§ **Exercise**
When you copy the entries, match them exactly and omit the pictures.

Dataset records
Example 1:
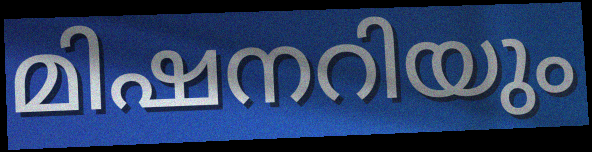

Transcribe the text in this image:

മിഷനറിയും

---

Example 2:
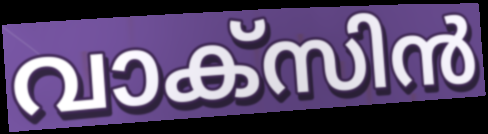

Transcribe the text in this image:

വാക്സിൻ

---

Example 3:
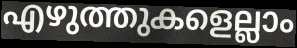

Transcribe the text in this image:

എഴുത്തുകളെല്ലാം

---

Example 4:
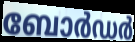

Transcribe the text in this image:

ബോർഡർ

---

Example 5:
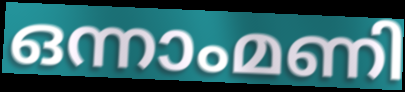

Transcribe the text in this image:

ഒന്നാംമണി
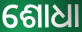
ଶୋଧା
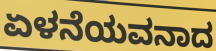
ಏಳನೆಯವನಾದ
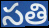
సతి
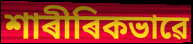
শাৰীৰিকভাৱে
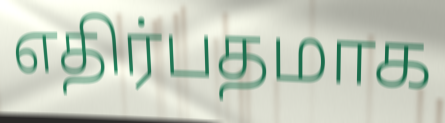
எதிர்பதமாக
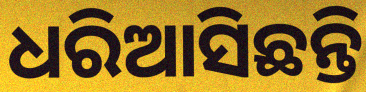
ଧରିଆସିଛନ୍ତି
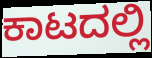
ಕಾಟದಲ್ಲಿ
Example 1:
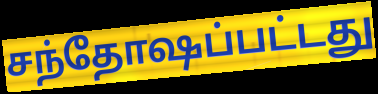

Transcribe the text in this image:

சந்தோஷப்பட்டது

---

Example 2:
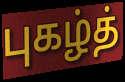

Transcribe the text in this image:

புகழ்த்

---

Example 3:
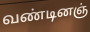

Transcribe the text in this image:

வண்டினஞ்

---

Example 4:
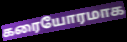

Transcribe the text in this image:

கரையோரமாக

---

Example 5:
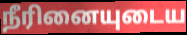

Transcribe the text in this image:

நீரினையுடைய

§ **Problem solution**
Example 1:

Transcribe the text in this image:

മിഷനറിയും

---

Example 2:

Transcribe the text in this image:

വാക്സിൻ

---

Example 3:

Transcribe the text in this image:

എഴുത്തുകളെല്ലാം

---

Example 4:

Transcribe the text in this image:

ബോർഡർ

---

Example 5:

Transcribe the text in this image:

ഒന്നാംമണി
ଶୋଧା
ಏಳನೆಯವನಾದ
సతి
শাৰীৰিকভাৱে
எதிர்பதமாக
ଧରିଆସିଛନ୍ତି
ಕಾಟದಲ್ಲಿ
Example 1:

Transcribe the text in this image:

சந்தோஷப்பட்டது

---

Example 2:

Transcribe the text in this image:

புகழ்த்

---

Example 3:

Transcribe the text in this image:

வண்டினஞ்

---

Example 4:

Transcribe the text in this image:

கரையோரமாக

---

Example 5:

Transcribe the text in this image:

நீரினையுடைய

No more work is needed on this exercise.